WHAT DO WE EXPECT OF ACT-UTILTTARLANISM?
In recent years, act-utilitarianism has been distinguished from rule-utilitarianism. We may say (roughly) that act-utilitarianism is the thesis that a particular act (as opposed to a type of act or class of acts) is right if and only if its utility – that is contribution towards intrinsically good states of affairs – is no less than that of some alternative act. Rule-utilitarianism is (roughly) the thesis that an act is right if and only if it conforms to a rule somehow grounded in utility. The present paper concerns one type of argument sometimes used as an attempt to show that act-utilitarianism cannot be an adequate ethical theory. Arguments of this type are characterized by an emphasis on practical difficulties involved in, or paradoxes arising out of, the attempt to apply act-utilitarianism theory to concrete moral situations.
Three forms of this type of argument may be distinguished: “weak”, “strong”, and “generalized”. “Weak” forms are used to attempt to establish that, because of difficulties involved in determining which of the acts open to us at a given time would contribute towards intrinsically good states of affairs no less than would any alternative, the attempt to act as an act-utilitarian is impracticable or self-defeating. “Strong” forms are used to attempt to establish that any serious attempt to deliberate along act-utilitarian lines forces the deliberator into a vicious regress. “Generalized” forms employ a generalization test, “What would happen if everyone deliberated along act-utilitarian lines?” Arguments of these three forms are developed in the paper in some detail, and some standard replies are noted.

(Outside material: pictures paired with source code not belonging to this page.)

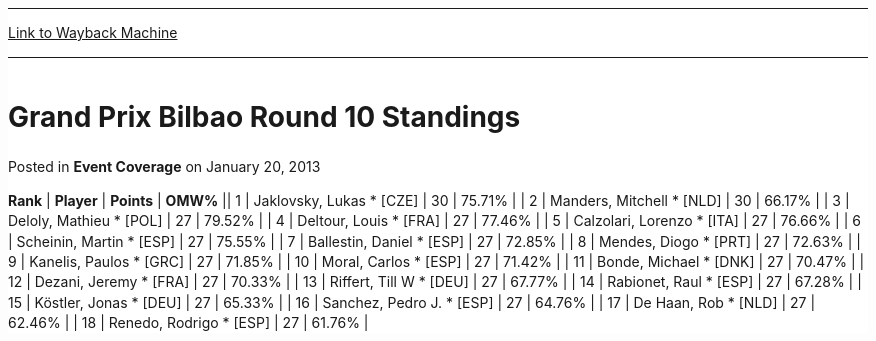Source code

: 
---
[Link to Wayback Machine](https://web.archive.org/web/20220127214739/https://magic.wizards.com/en/articles/archive/event-coverage/grand-prix-bilbao-round-10-standings-2013-01-20)

[_metadata_:description]:- "RankPlayerPointsOMW% 1 Jaklovsky, Lukas * [CZE] 30 75.71% 2 Manders, Mitchell * [NLD] 30 66.17% 3 Deloly, Mathieu * [POL] 27 79.52% 4 Deltour, Louis * [FRA] 27 77.46% 5 Calzolari, Lorenzo * [ITA] 27 76.66% 6 Scheinin, Martin * [ESP] 27 75.55% 7 Ballestin, Daniel * [ESP] 27 72.85% 8 Mendes, Diogo * [PRT] 27 72.63% 9 Kanelis, Paulos * [GRC] 27 71.85% 10 Moral, Carlos * [ESP] 27"
[_metadata_:generator]:- "Drupal 7 (http://drupal.org)"
[_metadata_:node]:- "445341"
[_metadata_:publish_date]:- "2013-01-20"
[_metadata_:source]:- "div-main-content"
[_metadata_:title]:- "Grand Prix Bilbao Round 10 Standings"
[_metadata_:wayback_capture_timestamp]:- "2022-01-27 21:47:39"
[_metadata_:wayback_raw_url]:- "https://web.archive.org/web/20220127214739id_/https://magic.wizards.com/en/articles/archive/event-coverage/grand-prix-bilbao-round-10-standings-2013-01-20"
[_metadata_:wayback_url]:- "https://magic.wizards.com/en/articles/archive/event-coverage/grand-prix-bilbao-round-10-standings-2013-01-20"
---


Grand Prix Bilbao Round 10 Standings
====================================



 Posted in **Event Coverage**
 on January 20, 2013 












 **Rank** | **Player** | **Points** | **OMW%** ||  1  | Jaklovsky, Lukas \* [CZE] |  30 |  75.71% |
|  2  | Manders, Mitchell \* [NLD] |  30 |  66.17% |
|  3  | Deloly, Mathieu \* [POL] |  27 |  79.52% |
|  4  | Deltour, Louis \* [FRA] |  27 |  77.46% |
|  5  | Calzolari, Lorenzo \* [ITA] |  27 |  76.66% |
|  6  | Scheinin, Martin \* [ESP] |  27 |  75.55% |
|  7  | Ballestin, Daniel \* [ESP] |  27 |  72.85% |
|  8  | Mendes, Diogo \* [PRT] |  27 |  72.63% |
|  9  | Kanelis, Paulos \* [GRC] |  27 |  71.85% |
|  10  | Moral, Carlos \* [ESP] |  27 |  71.42% |
|  11  | Bonde, Michael \* [DNK] |  27 |  70.47% |
|  12  | Dezani, Jeremy \* [FRA] |  27 |  70.33% |
|  13  | Riffert, Till W \* [DEU] |  27 |  67.77% |
|  14  | Rabionet, Raul \* [ESP] |  27 |  67.28% |
|  15  | Köstler, Jonas \* [DEU] |  27 |  65.33% |
|  16  | Sanchez, Pedro J. \* [ESP] |  27 |  64.76% |
|  17  | De Haan, Rob \* [NLD] |  27 |  62.46% |
|  18  | Renedo, Rodrigo \* [ESP] |  27 |  61.76% |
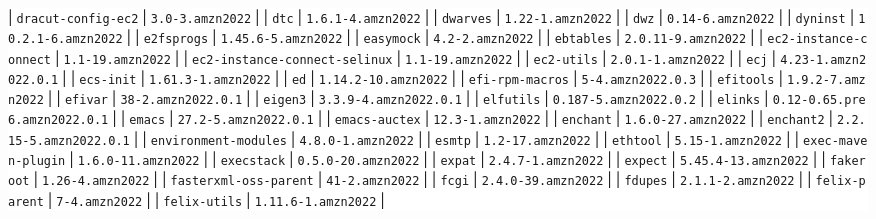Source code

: | `dracut-config-ec2` | `3.0-3.amzn2022` | 
| `dtc` | `1.6.1-4.amzn2022` | 
| `dwarves` | `1.22-1.amzn2022` | 
| `dwz` | `0.14-6.amzn2022` | 
| `dyninst` | `10.2.1-6.amzn2022` | 
| `e2fsprogs` | `1.45.6-5.amzn2022` | 
| `easymock` | `4.2-2.amzn2022` | 
| `ebtables` | `2.0.11-9.amzn2022` | 
| `ec2-instance-connect` | `1.1-19.amzn2022` | 
| `ec2-instance-connect-selinux` | `1.1-19.amzn2022` | 
| `ec2-utils` | `2.0.1-1.amzn2022` | 
| `ecj` | `4.23-1.amzn2022.0.1` | 
| `ecs-init` | `1.61.3-1.amzn2022` | 
| `ed` | `1.14.2-10.amzn2022` | 
| `efi-rpm-macros` | `5-4.amzn2022.0.3` | 
| `efitools` | `1.9.2-7.amzn2022` | 
| `efivar` | `38-2.amzn2022.0.1` | 
| `eigen3` | `3.3.9-4.amzn2022.0.1` | 
| `elfutils` | `0.187-5.amzn2022.0.2` | 
| `elinks` | `0.12-0.65.pre6.amzn2022.0.1` | 
| `emacs` | `27.2-5.amzn2022.0.1` | 
| `emacs-auctex` | `12.3-1.amzn2022` | 
| `enchant` | `1.6.0-27.amzn2022` | 
| `enchant2` | `2.2.15-5.amzn2022.0.1` | 
| `environment-modules` | `4.8.0-1.amzn2022` | 
| `esmtp` | `1.2-17.amzn2022` | 
| `ethtool` | `5.15-1.amzn2022` | 
| `exec-maven-plugin` | `1.6.0-11.amzn2022` | 
| `execstack` | `0.5.0-20.amzn2022` | 
| `expat` | `2.4.7-1.amzn2022` | 
| `expect` | `5.45.4-13.amzn2022` | 
| `fakeroot` | `1.26-4.amzn2022` | 
| `fasterxml-oss-parent` | `41-2.amzn2022` | 
| `fcgi` | `2.4.0-39.amzn2022` | 
| `fdupes` | `2.1.1-2.amzn2022` | 
| `felix-parent` | `7-4.amzn2022` | 
| `felix-utils` | `1.11.6-1.amzn2022` | 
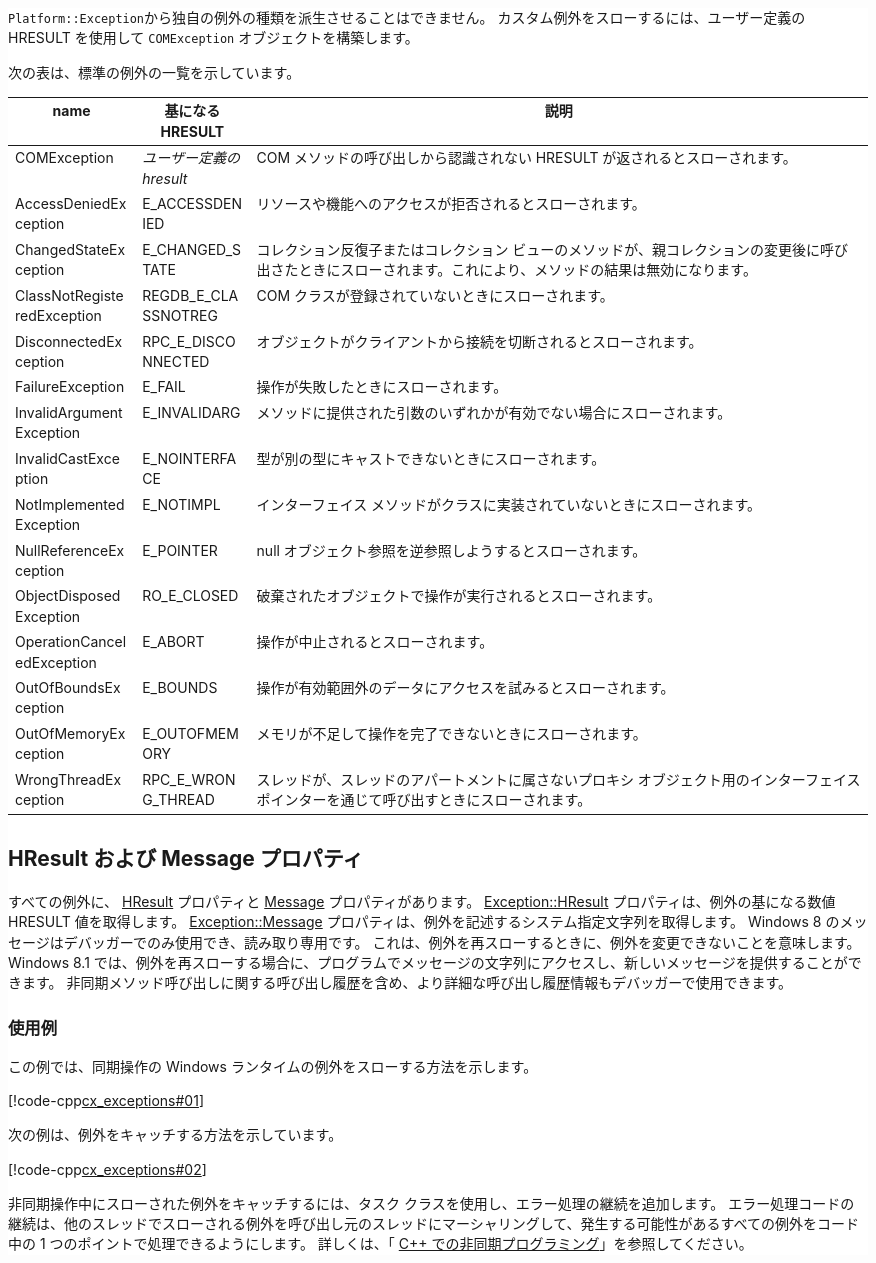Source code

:  `Platform::Exception`から独自の例外の種類を派生させることはできません。 カスタム例外をスローするには、ユーザー定義の HRESULT を使用して `COMException` オブジェクトを構築します。  
  
 次の表は、標準の例外の一覧を示しています。  
  
|name|基になる HRESULT|説明|  
|----------|------------------------|-----------------|  
|COMException|*ユーザー定義の hresult*|COM メソッドの呼び出しから認識されない HRESULT が返されるとスローされます。|  
|AccessDeniedException|E_ACCESSDENIED|リソースや機能へのアクセスが拒否されるとスローされます。|  
|ChangedStateException|E_CHANGED_STATE|コレクション反復子またはコレクション ビューのメソッドが、親コレクションの変更後に呼び出さたときにスローされます。これにより、メソッドの結果は無効になります。|  
|ClassNotRegisteredException|REGDB_E_CLASSNOTREG|COM クラスが登録されていないときにスローされます。|  
|DisconnectedException|RPC_E_DISCONNECTED|オブジェクトがクライアントから接続を切断されるとスローされます。|  
|FailureException|E_FAIL|操作が失敗したときにスローされます。|  
|InvalidArgumentException|E_INVALIDARG|メソッドに提供された引数のいずれかが有効でない場合にスローされます。|  
|InvalidCastException|E_NOINTERFACE|型が別の型にキャストできないときにスローされます。|  
|NotImplementedException|E_NOTIMPL|インターフェイス メソッドがクラスに実装されていないときにスローされます。|  
|NullReferenceException|E_POINTER|null オブジェクト参照を逆参照しようするとスローされます。|  
|ObjectDisposedException|RO_E_CLOSED|破棄されたオブジェクトで操作が実行されるとスローされます。|  
|OperationCanceledException|E_ABORT|操作が中止されるとスローされます。|  
|OutOfBoundsException|E_BOUNDS|操作が有効範囲外のデータにアクセスを試みるとスローされます。|  
|OutOfMemoryException|E_OUTOFMEMORY|メモリが不足して操作を完了できないときにスローされます。|  
|WrongThreadException|RPC_E_WRONG_THREAD|スレッドが、スレッドのアパートメントに属さないプロキシ オブジェクト用のインターフェイス ポインターを通じて呼び出すときにスローされます。|  
  
## <a name="hresult-and-message-properties"></a>HResult および Message プロパティ  
 すべての例外に、 [HResult](platform-comexception-class.md#hresult) プロパティと [Message](platform-comexception-class.md#message) プロパティがあります。 [Exception::HResult](platform-exception-class.md#hresult) プロパティは、例外の基になる数値 HRESULT 値を取得します。 [Exception::Message](platform-exception-class.md#message) プロパティは、例外を記述するシステム指定文字列を取得します。 Windows 8 のメッセージはデバッガーでのみ使用でき、読み取り専用です。 これは、例外を再スローするときに、例外を変更できないことを意味します。 Windows 8.1 では、例外を再スローする場合に、プログラムでメッセージの文字列にアクセスし、新しいメッセージを提供することができます。 非同期メソッド呼び出しに関する呼び出し履歴を含め、より詳細な呼び出し履歴情報もデバッガーで使用できます。  
  
### <a name="examples"></a>使用例  
 この例では、同期操作の Windows ランタイムの例外をスローする方法を示します。  
  
 [!code-cpp[cx_exceptions#01](codesnippet/CPP/exceptiontest/class1.cpp#01)]  
  
 次の例は、例外をキャッチする方法を示しています。  
  
 [!code-cpp[cx_exceptions#02](codesnippet/CPP/exceptiontest/class1.cpp#02)]  
  
 非同期操作中にスローされた例外をキャッチするには、タスク クラスを使用し、エラー処理の継続を追加します。 エラー処理コードの継続は、他のスレッドでスローされる例外を呼び出し元のスレッドにマーシャリングして、発生する可能性があるすべての例外をコード中の 1 つのポイントで処理できるようにします。 詳しくは、「 [C++ での非同期プログラミング](http://msdn.microsoft.com/library/windows/apps/Hh780559.aspx)」を参照してください。  
  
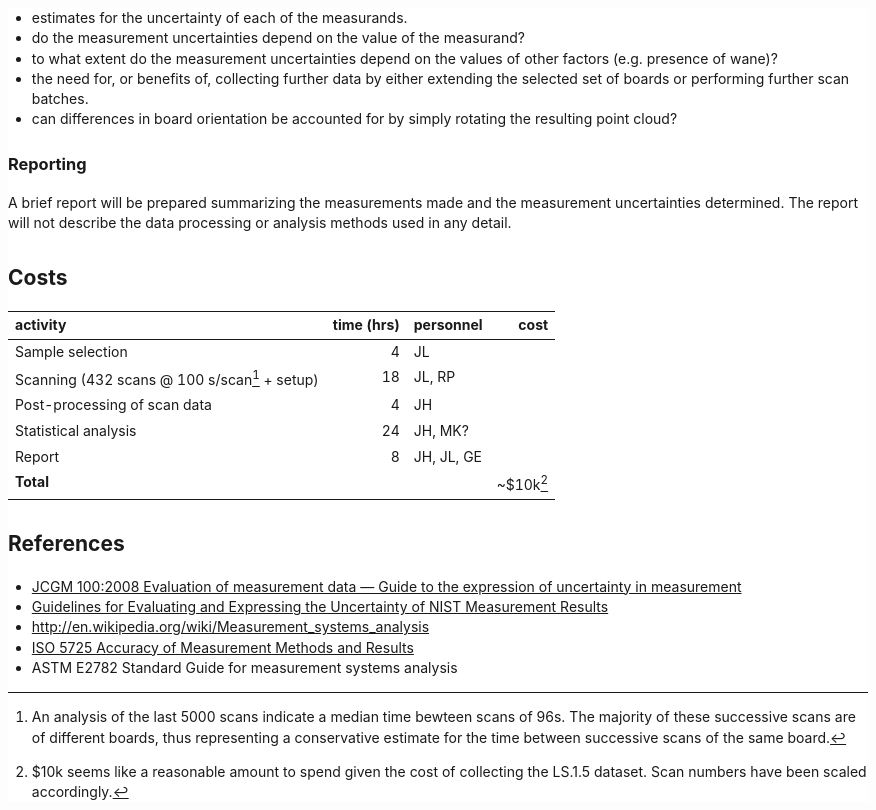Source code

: - estimates for the uncertainty of each of the measurands.
- do the measurement uncertainties depend on the value of the measurand?
- to what extent do the measurement uncertainties depend on the values of other factors (e.g. presence of wane)?
- the need for, or benefits of, collecting further data by either extending the selected set of boards or performing further scan batches.
- can differences in board orientation be accounted for by simply rotating the resulting point cloud?

### Reporting

A brief report will be prepared summarizing the measurements made and the measurement uncertainties determined. The report will not describe the data processing or analysis methods used in any detail.


Costs
-----

| activity  | time (hrs) | personnel | cost |
|:-------------------|-----:|:---|---:|
| Sample selection |    4 | JL  |  |
| Scanning (432 scans @ 100 s/scan[^scantime] + setup)  |  18 | JL, RP
| Post-processing of scan data |  4 | JH
| Statistical analysis  | 24 | JH, MK? |  |
| Report  |  8 | JH, JL, GE |
| **Total**  |  |  | ~$10k[^cost]

[^cost]: $10k seems like a reasonable amount to spend given the cost of collecting the LS.1.5 dataset. Scan numbers have been scaled accordingly.



[^scantime]: An analysis of the last 5000 scans indicate a median time bewteen scans of 96s. The majority of these successive scans are of different boards, thus representing a conservative estimate for the time between successive scans of the same board. 

References
----------
* [JCGM 100:2008 Evaluation of measurement data — Guide to the expression of uncertainty in measurement](http://www.iso.org/sites/JCGM/GUM-introduction.htm)
* [Guidelines for Evaluating and Expressing the Uncertainty of NIST Measurement Results](http://www.nist.gov/pml/pubs/tn1297/index.cfm)
* http://en.wikipedia.org/wiki/Measurement_systems_analysis
* [ISO 5725 Accuracy of Measurement Methods and Results](https://www.iso.org/obp/ui/#iso:std:iso:5725:-1:ed-1:v1:en)
* ASTM E2782 Standard Guide for measurement systems analysis



[^ffr-ground-truth]: As part of the FFR PQPV study, traditional methods were used to independently assess warp, density and stiffness of a set of boards for comparison with joe90. In all cases the results were found to be in agreement.
[^board-length]: While the boards whose measurement uncertainty is most urgently required are 5m long, these boards cannot be kept in a controlled environment. It is possible that board length affects measurement uncertainty
[^batch-timing]: Each batch should be able to be executed within a half-day. Ideally all batches would be run in a single week.
[^orientations]: Other board orientations (plank-like, flipped-end-to-end), while possible, are deemed unlikely to occur by accident and hence, in the interest of economy, are not considered herein.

The thesis set forth is that a systematic confusion runs throughout all the arguments and replies, and that the arguments do not establish what they were intended to establish.
Several logically independent procedures, all of which can and do find their way into ethics, are distinguished: providing accounts of right-making characteristics, providing decision-making procedures, providing accounts of the considered moral judgements of informed, mature persons in their disinterested, reflective moments, and some others. The author argues that, because the procedures are logically independent; a proposed ethical theory could provide, for example, a true account of right-making characteristics without providing, for example, a decision-making procedure. He then notes that all the arguments of the type he has been considering are used to attempt to discredit act-utilitarianism by showing that a decision-making procedure frequency associated with act-utilitarianism, viz., the procedure of estimating and comparing probable consequences of alternative acts, is impracticable or self-defeating as a method for picking out, from the alternatives open to us at a given time, the one or ones (under practically helpful descriptions) which would be pronounced right by the act-utilitarian account of right-making characteristics. The author points out that such arguments, even if valid, do not show that act-utilitarian account of right-making characteristics is false. Moreover, because most formulations of act-utilitarianism appear to be accounts of right-making characteristics, and because acceptance of the act-utilitarian account of right-making characteristics does not commit one a priori to the decision making procedure of estimating and comparing probable consequences of alternative acts, if it is not clear that such arguments are even relevant to the question of whether act-utilitarianism, as it is usually formulated, is true.